Il ressort de ces éléments que la rupture de la période d’essai est intervenue en considération de motifs inhérents à la personne du salarié s’agissant de son comportement verbalement agressif envers une salariée et du non-respect de directives, et qu’il n’existe pas d’élément laissant supposer l’existence d’une discrimination. La demande d’indemnisation de la rupture doit donc être rejetée. Le jugement déféré doit être rectifié, en ce qu’il est affecté d’une erreur matérielle, puisqu’il est indiqué dans le dispositif qu’est rejetée « une demande d’annulation de la nullité de la mesure de licenciement », alors que c’est une demande de nullité de la rupture de la rupture de la période d’essai qui a été examinée puis rejetée dans les motifs, et confirmé en ses dispositions relatives à la période d’essai et à la demande d’indemnisation.
Sur les frais de l’instance
En application de l’article 696 du code de procédure civile, M. [Y] sera condamné aux dépens de première instance, par confirmation du jugement déféré, ainsi qu’aux dépens exposés en appel.

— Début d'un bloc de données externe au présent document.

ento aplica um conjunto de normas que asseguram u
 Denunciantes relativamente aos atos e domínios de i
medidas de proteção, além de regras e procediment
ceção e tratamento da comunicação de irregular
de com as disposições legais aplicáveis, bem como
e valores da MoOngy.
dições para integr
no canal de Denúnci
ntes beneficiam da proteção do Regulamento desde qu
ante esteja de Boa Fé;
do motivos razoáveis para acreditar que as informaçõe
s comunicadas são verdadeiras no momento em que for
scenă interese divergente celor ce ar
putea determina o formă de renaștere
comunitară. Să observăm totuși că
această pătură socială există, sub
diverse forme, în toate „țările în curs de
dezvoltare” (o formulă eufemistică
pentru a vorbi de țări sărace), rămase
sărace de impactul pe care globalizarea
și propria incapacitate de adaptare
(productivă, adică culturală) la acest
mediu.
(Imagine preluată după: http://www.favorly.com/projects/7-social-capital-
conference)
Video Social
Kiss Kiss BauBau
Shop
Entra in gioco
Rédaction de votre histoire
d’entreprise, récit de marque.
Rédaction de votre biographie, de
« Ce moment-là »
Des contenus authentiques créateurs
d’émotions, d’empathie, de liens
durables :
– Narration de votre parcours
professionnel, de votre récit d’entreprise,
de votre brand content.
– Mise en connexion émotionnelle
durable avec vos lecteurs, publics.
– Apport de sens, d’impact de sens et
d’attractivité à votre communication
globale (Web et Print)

En application de l’article 700 du code de procédure civile, le juge condamne la partie tenue aux dépens ou qui perd son procès à payer à l’autre partie la somme qu’il détermine, au titre des frais exposés et non compris dans les dépens. Des considérations d’équité conduisent à confirmer le jugement en ce qu’il a condamné le salarié de ce chef et à rejeter les demandes présentées à ce titre par les parties en cause d’appel.
PAR CES MOTIFS
La cour, après en avoir délibéré, statuant publiquement, par arrêt contradictoire et en dernier ressort,
Rectifie ainsi le dispositif du jugement rendu le 4 juillet 2023 par le conseil de prud’hommes de Dax : remplace " Déboute Monsieur [C] [Y] de sa demande d’annulation de la nullité de la mesure de licenciement « par » Déboute Monsieur [C] [Y] de sa demande de nullité de la rupture de la période d’essai ",
Confirme en toutes ses dispositions le jugement rendu le 4 juillet 2023 par le conseil de prud’hommes de Dax et ci-dessus rectifié,
Y ajoutant,
Condamne M. [C] [Y] aux dépens exposés en appel,
Rejette les demandes présentées en cause d’appel sur le fondement de l’article 700 du code de procédure civile.
Arrêt signé par Madame CAUTRES, Présidente, et par Madame LAUBIE, Greffière, à laquelle la minute de la décision a été remise par le magistrat signataire.